On Doing Hard Things

I've never been known for my coordination, balance, or cardiovascular enthusiasm. In team sports, I was invariably the last one picked – probably only because "not picking" wasn't an option. Physical exertion was not among my natural strengths.

So naturally, last summer, I climbed into a boat that was both longer than my room (thanks KRH) and about as wide as myself, and tried to make it move in a straight line.

The first few sessions went about how you’d expect. I capsized enough that I began to question whether the boat was meant to be sat in at all, or if it was just a delivery mechanism for putting people into water efficiently. I spent more time in the water than I did on the boat.

But something about it stuck. Maybe it was the scenery. The glassy water at MacRitchie at 7am looks like a mirror. There is a strange satisfaction found in failing in increasingly specific ways.

Progress in kayaking doesn’t feel like progress. You just fall in slightly less. Your stroke gets marginally quieter. The boat wobbles less when you breathe. Eventually, you start noticing things like water texture, wind direction, and the turtles on the banks. It’s less a sport than a slow, immersive calibration of self to environment.

At some point, I moved from the training boats to the “almost” racing boats. I was still behind most of the team, but less behind than before. I was nowhere near the pace of the middle school children who went there after school. My team captain encouraged me in the way good leaders do: not by pretending I was better than I was, but by acting like improvement was inevitable if I kept showing up. That assumption helped.

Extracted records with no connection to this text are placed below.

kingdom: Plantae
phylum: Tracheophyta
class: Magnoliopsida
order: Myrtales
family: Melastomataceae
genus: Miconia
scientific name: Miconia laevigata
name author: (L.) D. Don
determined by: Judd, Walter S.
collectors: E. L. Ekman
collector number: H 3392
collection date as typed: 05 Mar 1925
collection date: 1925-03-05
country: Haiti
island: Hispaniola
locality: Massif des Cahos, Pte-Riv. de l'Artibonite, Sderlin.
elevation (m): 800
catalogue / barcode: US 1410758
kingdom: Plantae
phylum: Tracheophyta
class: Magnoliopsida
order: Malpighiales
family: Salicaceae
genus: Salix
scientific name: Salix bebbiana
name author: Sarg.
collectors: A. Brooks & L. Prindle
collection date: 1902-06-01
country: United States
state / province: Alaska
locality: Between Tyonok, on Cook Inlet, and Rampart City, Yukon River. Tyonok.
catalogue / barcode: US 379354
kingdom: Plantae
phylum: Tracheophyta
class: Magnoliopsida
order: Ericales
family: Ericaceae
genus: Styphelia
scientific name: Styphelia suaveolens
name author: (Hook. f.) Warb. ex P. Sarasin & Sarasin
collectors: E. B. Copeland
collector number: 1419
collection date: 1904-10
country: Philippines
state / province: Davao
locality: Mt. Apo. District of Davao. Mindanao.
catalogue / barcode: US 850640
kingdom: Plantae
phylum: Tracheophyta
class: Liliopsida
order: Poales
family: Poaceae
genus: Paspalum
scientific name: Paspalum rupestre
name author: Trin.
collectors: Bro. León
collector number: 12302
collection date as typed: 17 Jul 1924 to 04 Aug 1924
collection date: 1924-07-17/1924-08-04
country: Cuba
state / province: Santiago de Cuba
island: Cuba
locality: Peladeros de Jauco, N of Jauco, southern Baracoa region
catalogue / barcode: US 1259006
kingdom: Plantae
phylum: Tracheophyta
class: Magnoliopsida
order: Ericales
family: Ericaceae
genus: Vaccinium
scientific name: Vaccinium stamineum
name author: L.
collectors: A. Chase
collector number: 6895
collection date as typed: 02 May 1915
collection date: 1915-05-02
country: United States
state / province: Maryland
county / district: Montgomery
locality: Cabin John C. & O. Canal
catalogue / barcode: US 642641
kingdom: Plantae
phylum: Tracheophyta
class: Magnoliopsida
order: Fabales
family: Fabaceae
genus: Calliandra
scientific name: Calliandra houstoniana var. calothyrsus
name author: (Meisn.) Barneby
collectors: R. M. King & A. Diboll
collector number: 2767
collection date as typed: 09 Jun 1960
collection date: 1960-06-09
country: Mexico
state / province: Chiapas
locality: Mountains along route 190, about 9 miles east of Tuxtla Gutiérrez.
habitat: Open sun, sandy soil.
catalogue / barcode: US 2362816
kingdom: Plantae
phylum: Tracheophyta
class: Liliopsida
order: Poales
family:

Less than a year in, I was told I’d made varsity. A few months after that, I competed in my first inter-tertiary race. I did not win. I did not flip. Both outcomes were equally surprising.

Kayaking taught me to be okay with repeatedly looking dumb in public.

There are worse ways to start your day than sitting on still water in a boat that doesn’t want you there, trying to move forward anyway. Turns out that’s a decent metaphor for most things.

It’s easy to over-index on success stories. But I think there’s a quiet dignity in the almost-stories too.